■ Activity: An exact reprint of every record below is required, with the pictures left out.

--- Input data Enclosed Below ---

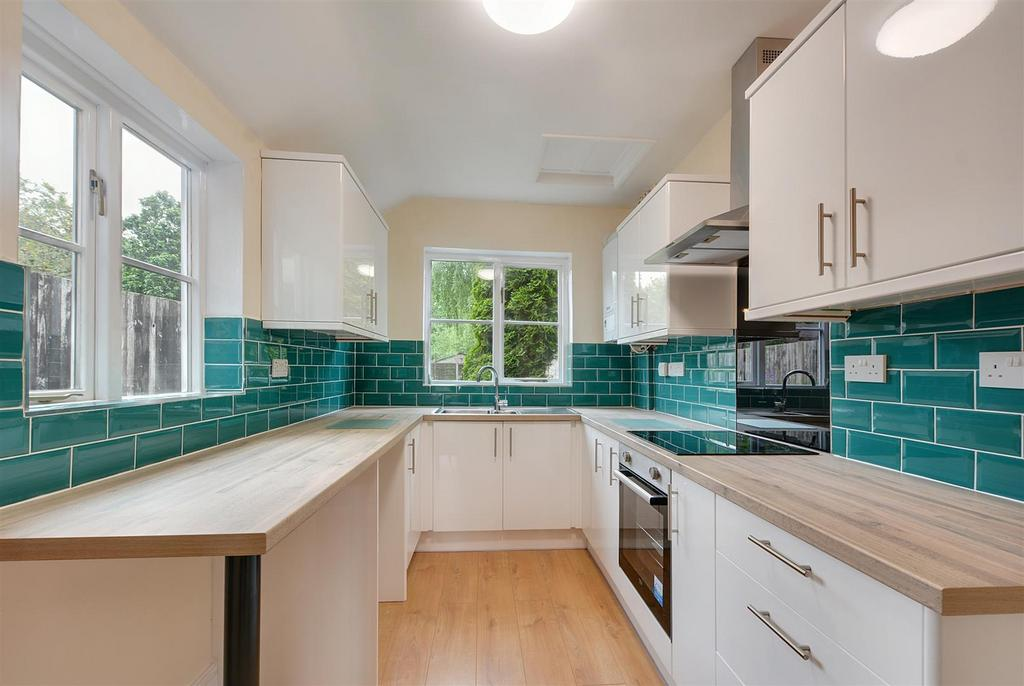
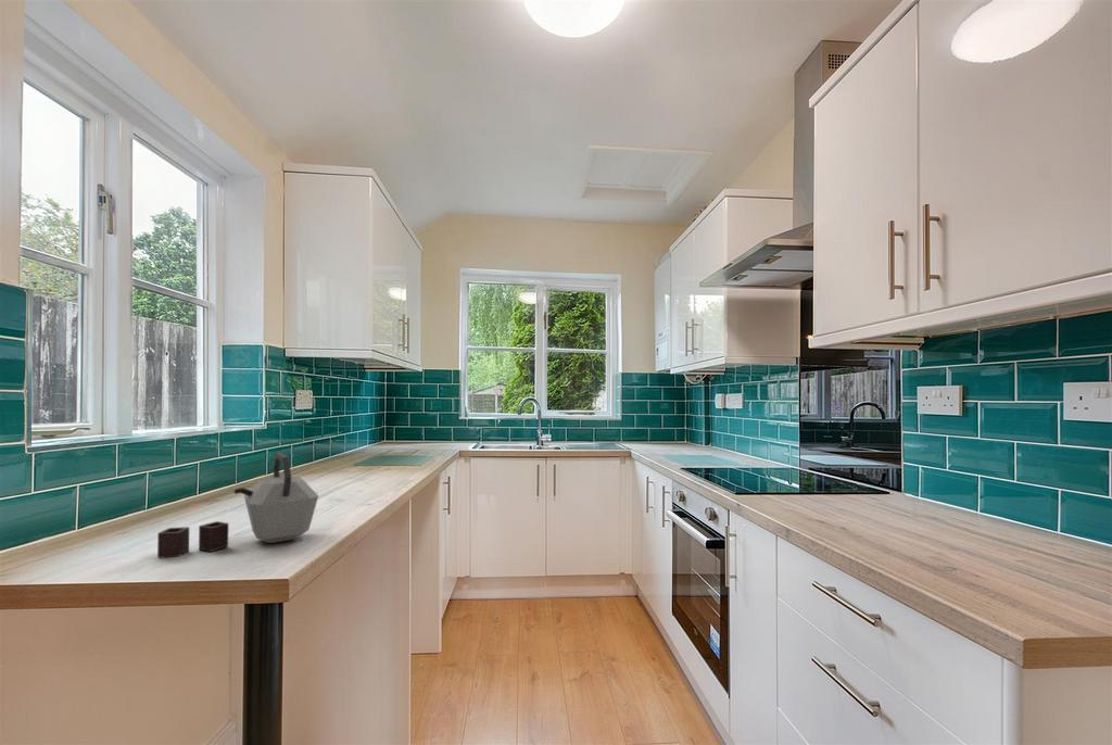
+ kettle [156,451,319,558]
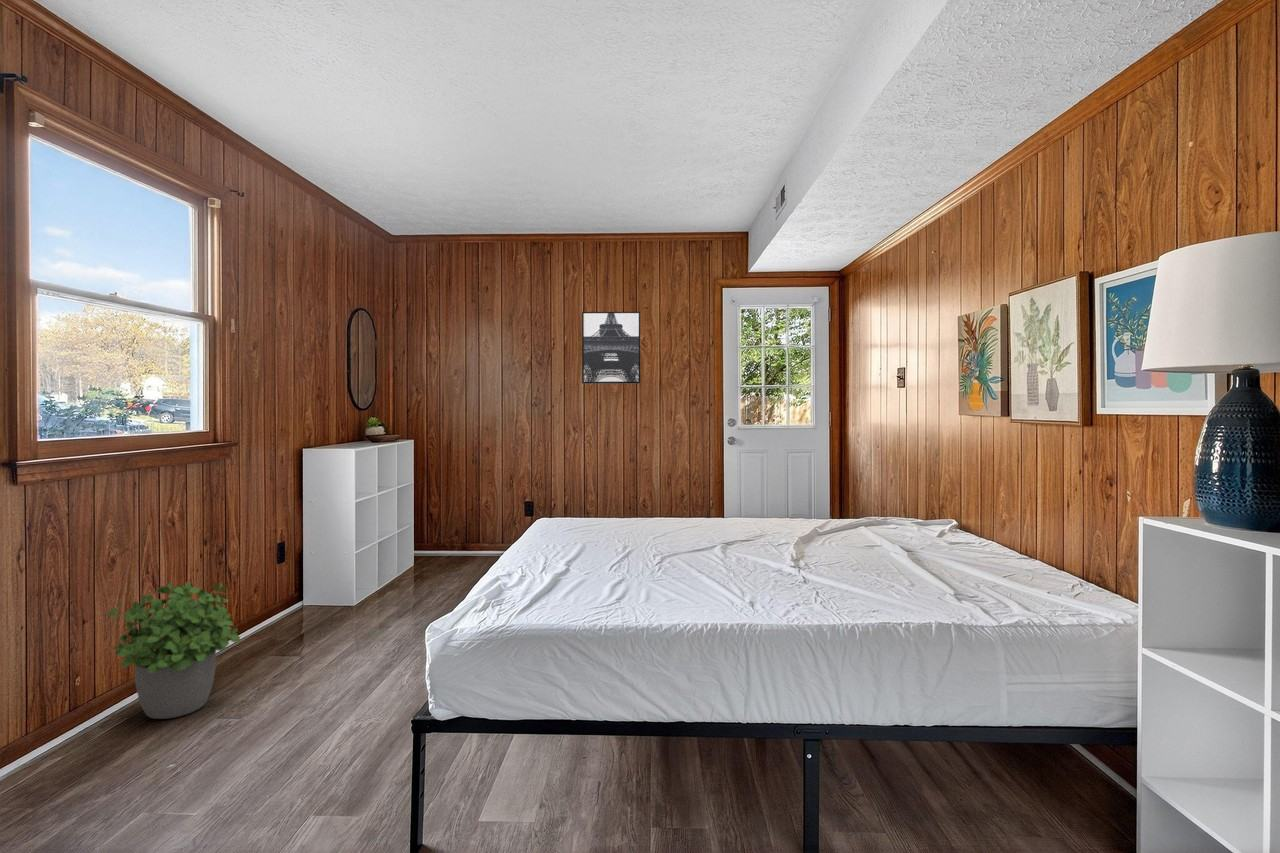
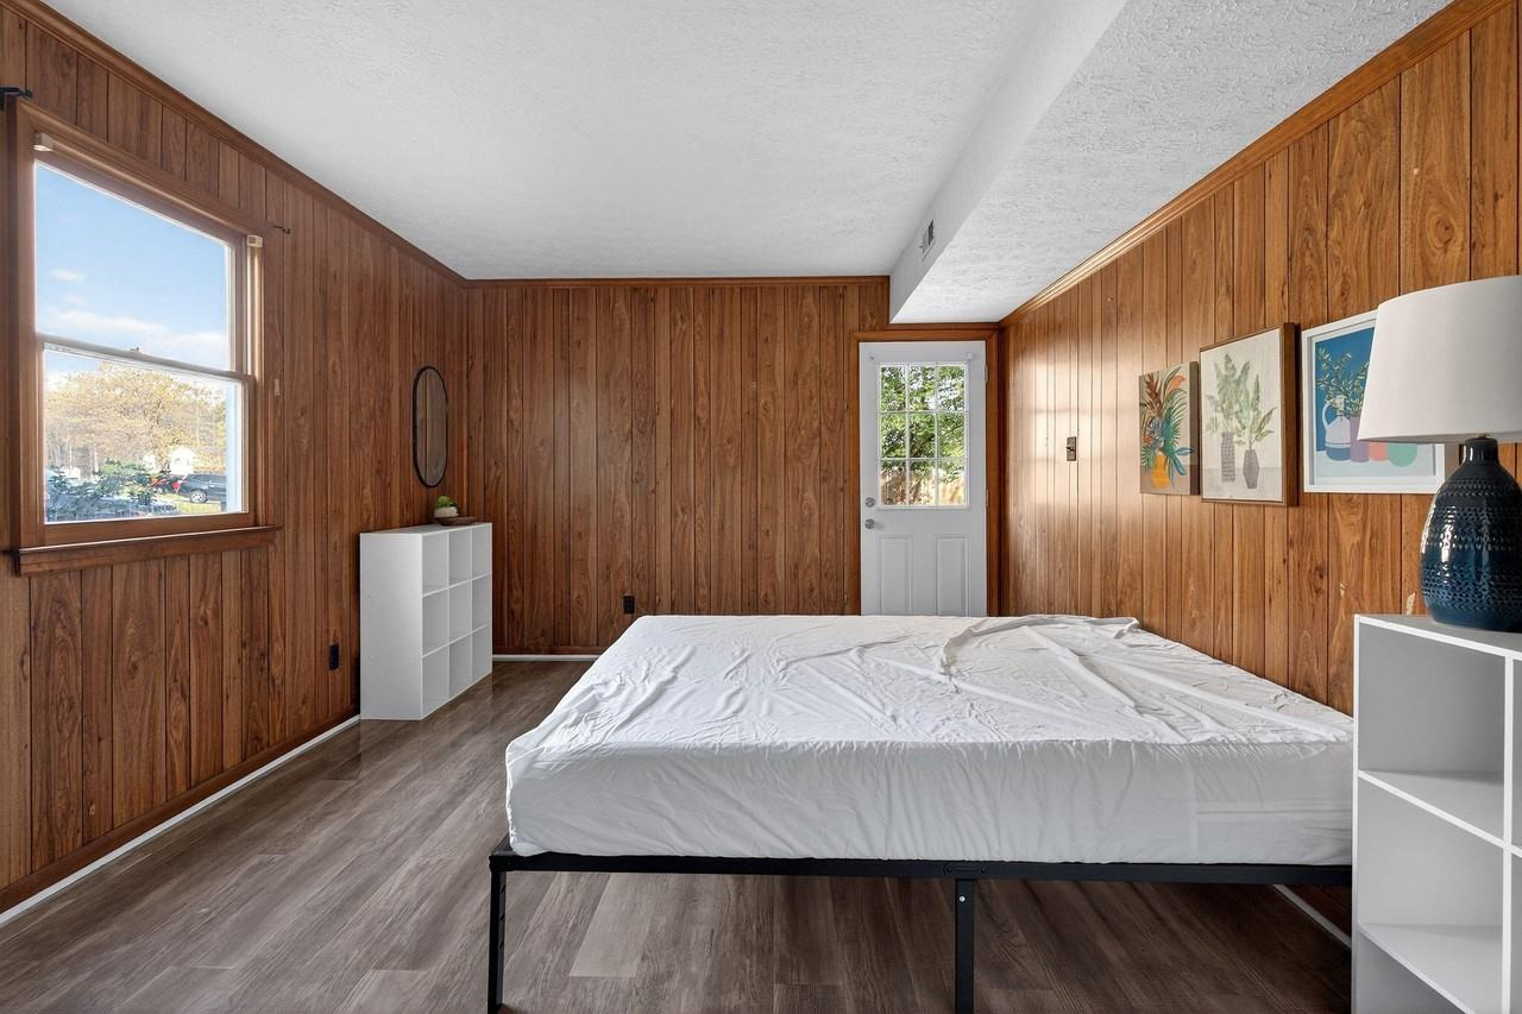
- potted plant [107,581,241,720]
- wall art [581,311,641,385]
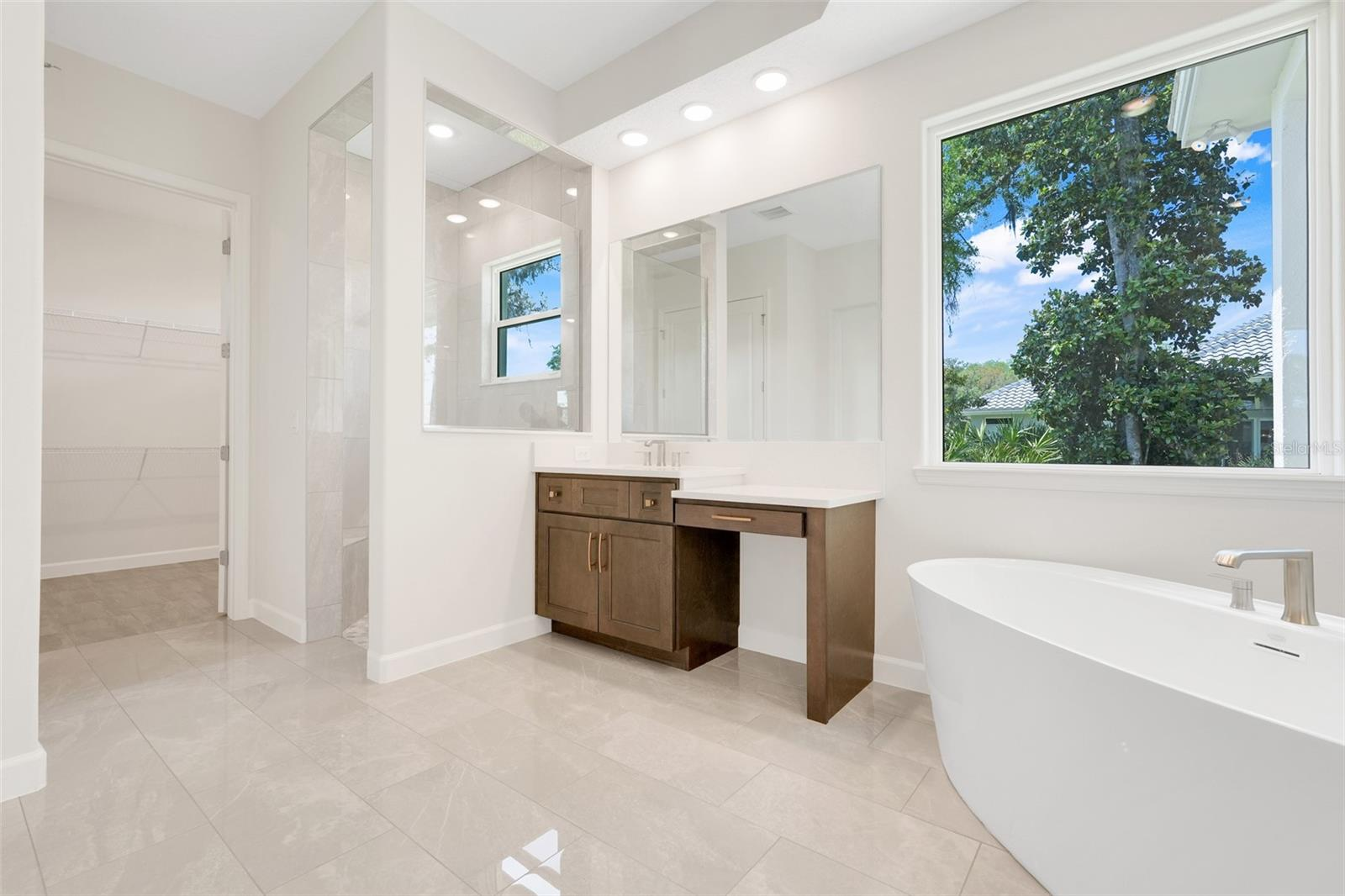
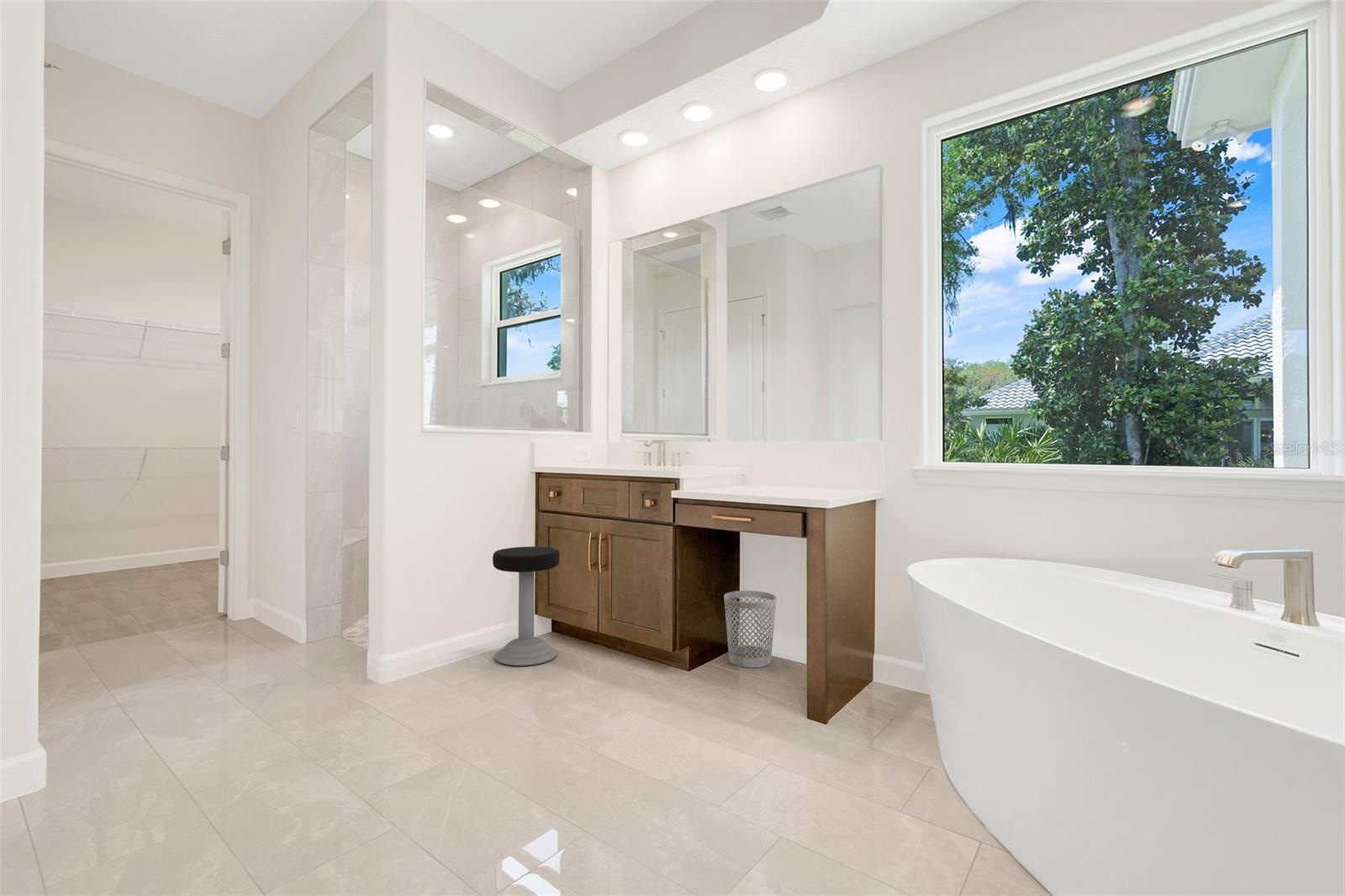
+ stool [492,546,561,667]
+ wastebasket [723,590,778,668]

--- End of Enclosed Input data ---

■ Result:
+ kettle [156,451,319,558]
- potted plant [107,581,241,720]
- wall art [581,311,641,385]
+ stool [492,546,561,667]
+ wastebasket [723,590,778,668]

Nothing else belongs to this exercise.